In order to not over- or under-supply crops with nutrients from manure and fertilizer, it's important to determine the crop's need for nutrients. Consider a broader case, including and beyond P for a minute. A crop has many basic needs. The factor that is in shortest supply, relative to crop needs, will limit the yield of the crop, leaving the other factors in excess. This is known as the Limiting Factor Concept.
The Limiting Factor Concept can be illustrated by a barrel of water. The staves represent key factors for crop growth. The shortest stave height limits how much water the barrel can hold (i.e. crop yield).

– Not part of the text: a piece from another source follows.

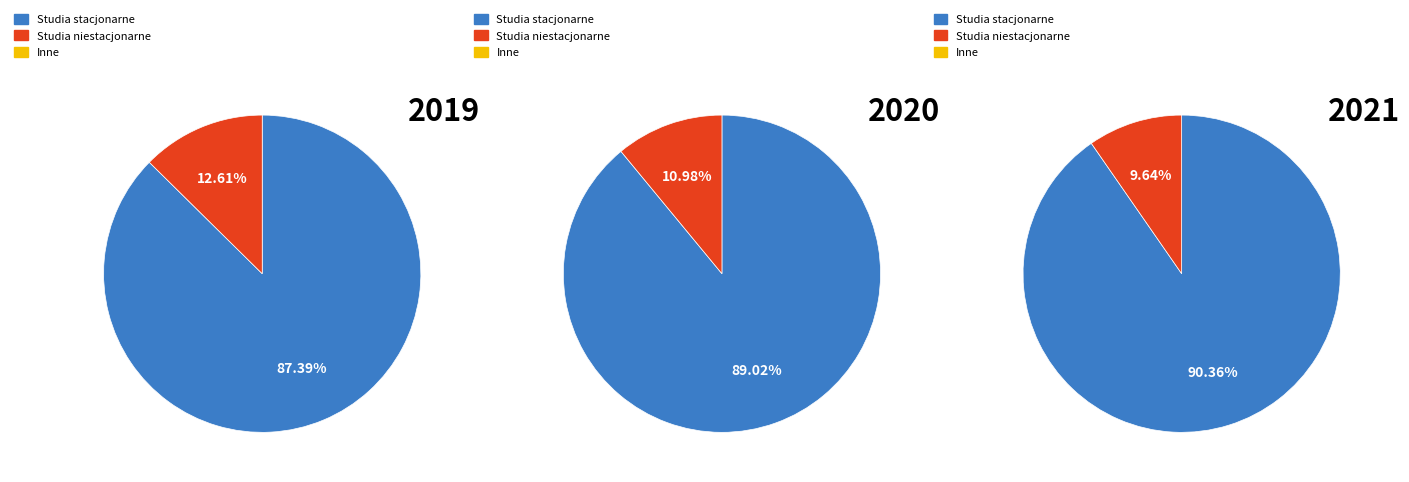

Between 5 and 13, which is larger?

13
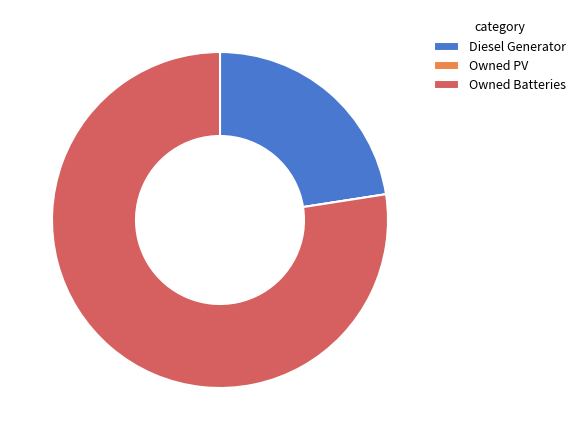

The Diesel Generator slice represents 33% of the pie. True or false?

False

Soil testing is the basis for determining the adequacy of many of the key factors for crop production. But how can a simple lab analysis of soil nutrients be linked to a fertilizer guideline (i.e. knowing how much fertilizer and manure to apply for efficient crop production)?
A method called the the Sufficiency (or Crop Yield Response) Approach is used to make the link between a simple soil nutrient test and the final nutrient guideline. The approach is based on 1) a standard, quality controlled soil analysis to measure nutrients extracted in the lab and 2) years of crop yield studies to link the soil test's extracted nutrient value with the likelihood of a yield response from the addition of fertilizer. This link between the laboratory soil test and the likelihood of a crop yield response relies on two important pieces of information.
First, as seen in the chart below, we need to know the critical soil test level, above which a yield response to fertilizer is not likely to occur. The yield response curve illustrates that above a certain soil fertility level, crop yields remain the same even though soil fertility continues to increase.
Secondly, nutrient guidelines for fields testing below the critical soil test value must be determined. To determine crop P guidelines, we hold crop yield trials on a number of fields, across a full range of soil test levels. The treatments on each field are the full range of fertilizer P rates (e.g. 0, 20, 40, 60, and 80 lbs of P205/acre). The results will tell us how many pounds of P fertilizer are needed at a given soil test level to reach the maximum yield (sometimes no fertilizer is needed).
For simplicity, the crop yield response studies allow us to assign relative fertility levels to ranges of actual soil test values (e.g. very low, low, medium/optimum, high, and very high). The relative fertility levels are then linked to crop P guidelines.
Check out the simple example of a crop yield response trial, below.
As a note, the crop P guidelines are actually based on the economically optimum yield, meaning the fertilization level that brings the most profit per acre (i.e. the value of extra yield vs. the cost of extra fertilizer) at a given soil test level. For simplicity, we'll work with maximum yield for now.